Abstract

Raw hides are a rich source of fats and proteins that may serve as metabolic substrates for microorganisms, especially bacteria and fungi. These micro-organisms that are capable of invading the hide for its nutrients are present on the fresh hide during harvest as well as from the surrounding environment during and after processing at the tannery. Fungal attack on tanned collagen changes the chemical composition of the pelt in the area of growth. These changes along with fungal pigmentation will usually cause discolouration or spots of various colours depending on the infesting organism. This fungal discolouration is difficult to correct and can spoil crust or finished leather. To protect tanned hides (such as wet-blues, vegetable-tanned, free-of-chrome, or oiltanned leathers), a fungicide is added during the pickle or tanning process. The fungicide must survive the conditions of tannage and adhere to the surface of the tanned hide to protect the leather from the time the tanning process is complete until the tanned hide is processed further and finished into a dry leather product. In order to be effective for the leather industry, the fungicide should be stable under acid conditions, reasonably stable to UV-light, relatively unreactive with other tanning process chemicals, and have a high affinity for the hide or skin substrate.
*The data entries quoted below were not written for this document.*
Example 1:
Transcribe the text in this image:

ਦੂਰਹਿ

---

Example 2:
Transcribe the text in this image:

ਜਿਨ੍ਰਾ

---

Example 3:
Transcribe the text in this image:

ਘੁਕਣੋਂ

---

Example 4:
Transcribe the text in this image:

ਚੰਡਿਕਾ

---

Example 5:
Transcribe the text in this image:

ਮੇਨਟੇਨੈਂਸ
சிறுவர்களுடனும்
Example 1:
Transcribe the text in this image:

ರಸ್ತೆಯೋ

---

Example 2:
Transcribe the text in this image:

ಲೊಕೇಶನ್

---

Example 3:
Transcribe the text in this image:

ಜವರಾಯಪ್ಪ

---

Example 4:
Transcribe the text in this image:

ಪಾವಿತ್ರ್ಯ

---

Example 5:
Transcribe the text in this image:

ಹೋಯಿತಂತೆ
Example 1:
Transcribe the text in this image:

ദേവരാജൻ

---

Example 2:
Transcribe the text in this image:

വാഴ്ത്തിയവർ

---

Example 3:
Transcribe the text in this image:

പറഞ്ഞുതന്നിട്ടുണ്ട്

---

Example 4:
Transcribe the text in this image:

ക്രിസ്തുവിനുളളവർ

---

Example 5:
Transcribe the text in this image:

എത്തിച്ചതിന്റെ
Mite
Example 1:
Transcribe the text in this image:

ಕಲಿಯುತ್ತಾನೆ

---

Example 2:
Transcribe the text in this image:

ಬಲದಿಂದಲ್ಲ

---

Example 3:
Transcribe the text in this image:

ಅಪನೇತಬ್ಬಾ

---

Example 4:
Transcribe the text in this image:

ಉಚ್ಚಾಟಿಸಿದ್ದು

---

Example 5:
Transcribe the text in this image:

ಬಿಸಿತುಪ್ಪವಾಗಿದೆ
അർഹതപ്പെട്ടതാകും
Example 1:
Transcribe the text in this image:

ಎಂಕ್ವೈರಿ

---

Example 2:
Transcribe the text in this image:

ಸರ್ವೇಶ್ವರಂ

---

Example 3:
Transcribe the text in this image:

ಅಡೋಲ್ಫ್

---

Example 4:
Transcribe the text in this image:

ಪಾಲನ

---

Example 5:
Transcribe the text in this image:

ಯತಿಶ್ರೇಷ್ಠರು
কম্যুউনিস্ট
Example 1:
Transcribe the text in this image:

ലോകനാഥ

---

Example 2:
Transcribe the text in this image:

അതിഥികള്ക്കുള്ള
Historically the leather industry made use of chemistries such as organomercurials and chlorophenates which are now banned because of high level dangers regarding environment and human exposure. In recent decades these have been replaced with effective and safer chemistries such as: 2- (thiocyanomethylthio)benzothiazole (TCMTB), 3-iodopropynylbutylcarbamate (IPBC), n-octylisothiazolinone (OIT), diiodomethyl-p-tolylsulfone (DIMTS), and some phenolics.

A need exists in the leather industry for new compounds that not only are effective fungicides, but also survive the chemical environment of the tanning process. In addition, a valuable strategy for microorganism control is to combine two or more microbicides to expand the spectrum of control as well as to exploit potential synergies in the biocidal actions. This paper describes chemical, biological, and toxicological properties of a new antifungal compound in a class of chemistry known as cyanodithiocarbimates. A patent for the use of this chemistry as a fungicide in the leather industry has been granted.